═════ Data provided
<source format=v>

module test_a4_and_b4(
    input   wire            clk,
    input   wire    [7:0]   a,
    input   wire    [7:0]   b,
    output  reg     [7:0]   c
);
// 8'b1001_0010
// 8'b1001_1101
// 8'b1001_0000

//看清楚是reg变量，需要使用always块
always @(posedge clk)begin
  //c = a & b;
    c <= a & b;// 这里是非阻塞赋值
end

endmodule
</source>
══════════
═════ Data provided
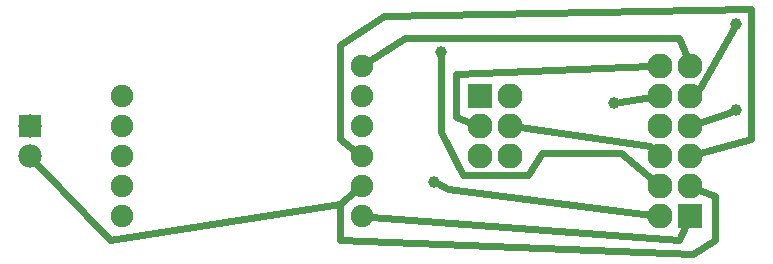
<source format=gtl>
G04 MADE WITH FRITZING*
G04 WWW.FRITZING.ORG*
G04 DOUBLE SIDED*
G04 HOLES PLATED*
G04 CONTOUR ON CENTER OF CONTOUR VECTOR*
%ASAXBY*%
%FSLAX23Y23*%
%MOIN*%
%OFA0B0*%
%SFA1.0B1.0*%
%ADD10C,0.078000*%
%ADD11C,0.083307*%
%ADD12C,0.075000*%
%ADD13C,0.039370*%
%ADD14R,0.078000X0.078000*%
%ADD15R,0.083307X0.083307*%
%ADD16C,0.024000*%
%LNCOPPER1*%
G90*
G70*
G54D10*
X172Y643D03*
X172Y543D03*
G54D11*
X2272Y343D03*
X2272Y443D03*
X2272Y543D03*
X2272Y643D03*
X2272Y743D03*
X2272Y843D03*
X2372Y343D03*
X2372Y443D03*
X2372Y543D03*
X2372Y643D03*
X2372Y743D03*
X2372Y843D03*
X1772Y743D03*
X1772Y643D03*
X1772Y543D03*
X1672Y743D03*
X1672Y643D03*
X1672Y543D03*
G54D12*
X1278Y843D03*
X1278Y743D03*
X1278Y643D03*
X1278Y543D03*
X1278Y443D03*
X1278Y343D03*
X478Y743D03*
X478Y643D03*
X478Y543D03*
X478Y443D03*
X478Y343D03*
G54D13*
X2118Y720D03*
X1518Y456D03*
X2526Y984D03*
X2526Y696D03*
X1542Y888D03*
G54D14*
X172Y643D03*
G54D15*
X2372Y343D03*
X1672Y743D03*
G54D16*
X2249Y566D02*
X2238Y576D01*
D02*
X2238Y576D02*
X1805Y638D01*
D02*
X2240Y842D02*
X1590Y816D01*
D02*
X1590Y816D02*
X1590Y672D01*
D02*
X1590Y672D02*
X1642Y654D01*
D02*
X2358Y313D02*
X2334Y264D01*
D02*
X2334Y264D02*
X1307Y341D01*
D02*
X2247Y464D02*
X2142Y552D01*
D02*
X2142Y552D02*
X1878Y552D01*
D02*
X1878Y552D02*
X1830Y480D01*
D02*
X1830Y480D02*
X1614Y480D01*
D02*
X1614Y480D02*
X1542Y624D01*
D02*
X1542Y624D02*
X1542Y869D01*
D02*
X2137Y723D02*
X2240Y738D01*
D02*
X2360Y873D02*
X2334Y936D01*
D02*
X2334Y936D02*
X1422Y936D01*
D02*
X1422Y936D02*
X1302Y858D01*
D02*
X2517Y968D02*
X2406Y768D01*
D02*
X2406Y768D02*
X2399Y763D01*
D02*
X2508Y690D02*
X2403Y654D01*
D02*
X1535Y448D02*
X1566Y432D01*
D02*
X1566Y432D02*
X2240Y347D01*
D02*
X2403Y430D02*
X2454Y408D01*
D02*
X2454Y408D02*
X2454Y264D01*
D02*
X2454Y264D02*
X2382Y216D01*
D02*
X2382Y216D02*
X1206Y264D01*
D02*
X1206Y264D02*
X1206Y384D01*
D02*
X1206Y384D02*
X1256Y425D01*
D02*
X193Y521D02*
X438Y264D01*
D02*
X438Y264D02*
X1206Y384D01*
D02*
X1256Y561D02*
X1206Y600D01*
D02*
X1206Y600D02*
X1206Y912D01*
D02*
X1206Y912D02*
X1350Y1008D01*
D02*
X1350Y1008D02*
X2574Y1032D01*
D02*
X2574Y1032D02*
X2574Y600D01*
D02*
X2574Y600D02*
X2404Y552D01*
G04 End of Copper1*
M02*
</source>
══════════
▸ **Task directions**
Find every line in the records that contains the word "wire"; copy those lines.

▸ **Written answer**
    input   wire            clk,
    input   wire    [7:0]   a,
    input   wire    [7:0]   b,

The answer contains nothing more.